Since her birthday—and I mean the literal day of her birth—it’s been a challenge. Not just the sleep-deprived, bottle-washing, diaper-changing kind of challenge, but a deeper, more personal one: holding on to a sense of self while stepping into the role of a new parent.
Becoming a parent is like being handed a new identity without a handbook. One day, you’re who you’ve always been. The next, you’re “Dad.” And while it’s beautiful and life-altering, it also comes with a quiet fear of waking up in the morning, looking in the mirror, and not know who that is staring back at you.
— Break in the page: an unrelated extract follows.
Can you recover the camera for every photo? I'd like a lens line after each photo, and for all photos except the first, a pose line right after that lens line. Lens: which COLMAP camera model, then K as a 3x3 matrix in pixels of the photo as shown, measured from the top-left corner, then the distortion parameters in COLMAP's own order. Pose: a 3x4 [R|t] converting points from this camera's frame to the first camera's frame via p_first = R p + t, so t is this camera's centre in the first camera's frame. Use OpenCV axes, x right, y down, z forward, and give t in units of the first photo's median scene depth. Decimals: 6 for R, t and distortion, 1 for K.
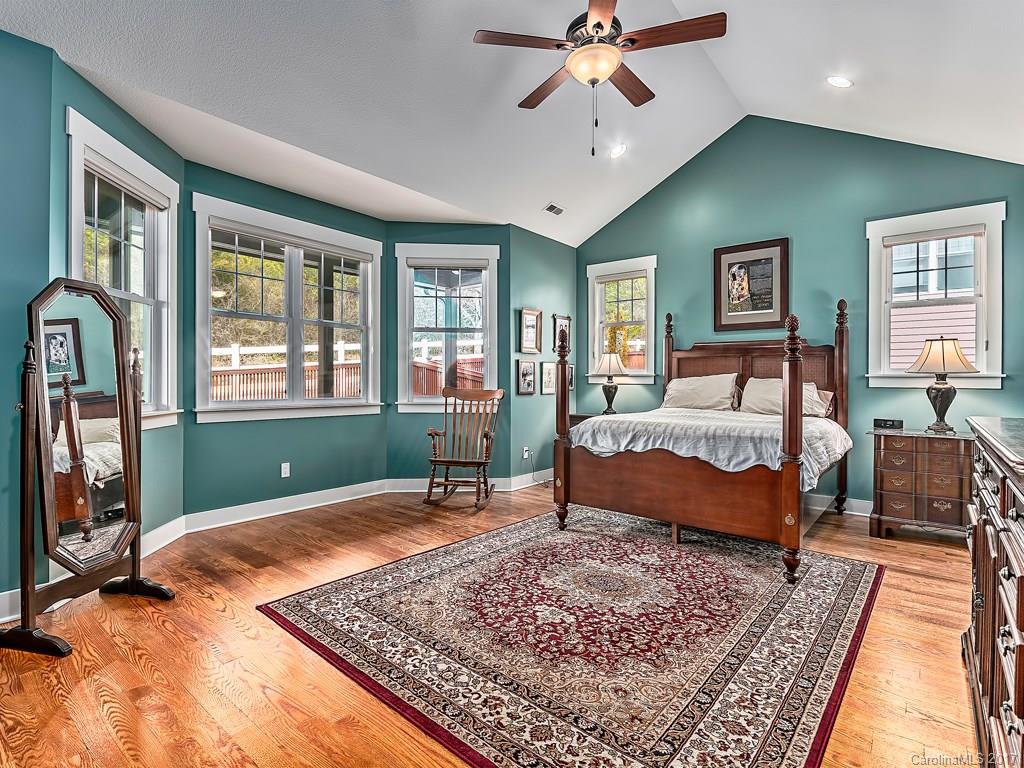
lens RADIAL K [[483.9, 0, 517.9], [0, 483.9, 383.6], [0, 0, 1]] dist [-0.001953, -0.000210]
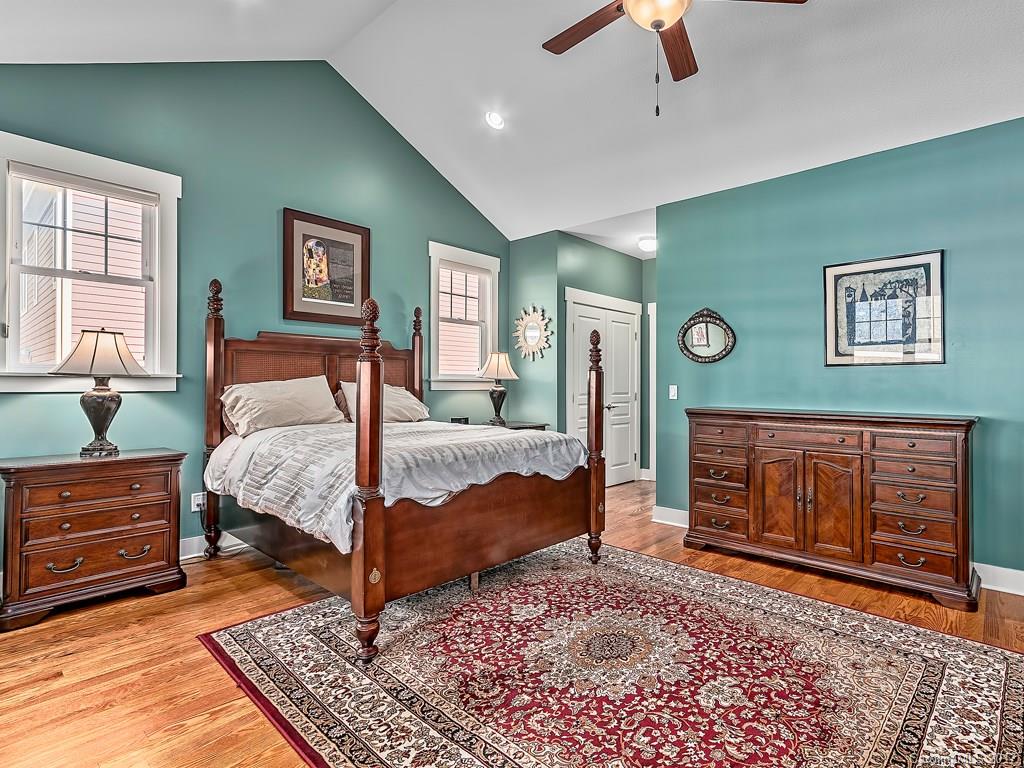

Mika and I have been working very hard to support each other through that. We check in often—not just about baby stuff, but about us. About the people we were before Lyla came along. We’ve made it a point to encourage each other to reconnect with the hobbies and friendships that took a backseat during pregnancy and the whirlwind of the first couple of months.
For me, it’s been a process of trying to merge past Dave—the guy who spent hours tinkering with a 3D printer, deep in the world of CAD models and small, detailed projects—with Dad Dave, who is on burp patrol and diaper duty, and who makes sure the dishwasher gets unloaded and Mika gets a nap.
There’s this ever-present mental buzz now: Be aware of Lyla. It’s like a sixth sense always pinging in the background. But I’m learning that it doesn’t have to be turned up to 11 all the time—especially when I’m not alone in this. Mika is incredible about giving me time and space when she sees I need to recharge. She nudges me toward the things I love, the things that remind me of who I’ve always been.
Take the 3D printer, for example. It’s been sitting silent for months. I kept telling myself it was just easier to leave it off for now. No time, no focus, no energy. Maybe when Lyla is older. But lately, I’ve been feeling that creative itch again—just the tiniest spark of motivation to dive back in.
Gaming is another big one. Gone are the days of blitzing through chores and sinking hours into Minecraft or Call of Duty. Now, Mika and I game in shifts. One of us rocks Lyla while the other sneaks in a match or two. It’s not the same, but it’s enough. We’ve found ways to adapt our hobbies to fit this new rhythm, to keep a connection to ourselves and each other.
Of course, everything will shift again when I go back to work full-time. That thought hangs in the air like an unwritten chapter. But for now, I’m doing my best to blend the old and the new. I’m still the guy who geeks out over tech and games and horror movies. I’m just doing it with a baby monitor in the background and a bottle drying in the rack on the counter.
I’ve come to realize that parenthood doesn’t require you to erase who you were—it asks you to evolve. And as messy and imperfect as that process is, it’s also kind of beautiful.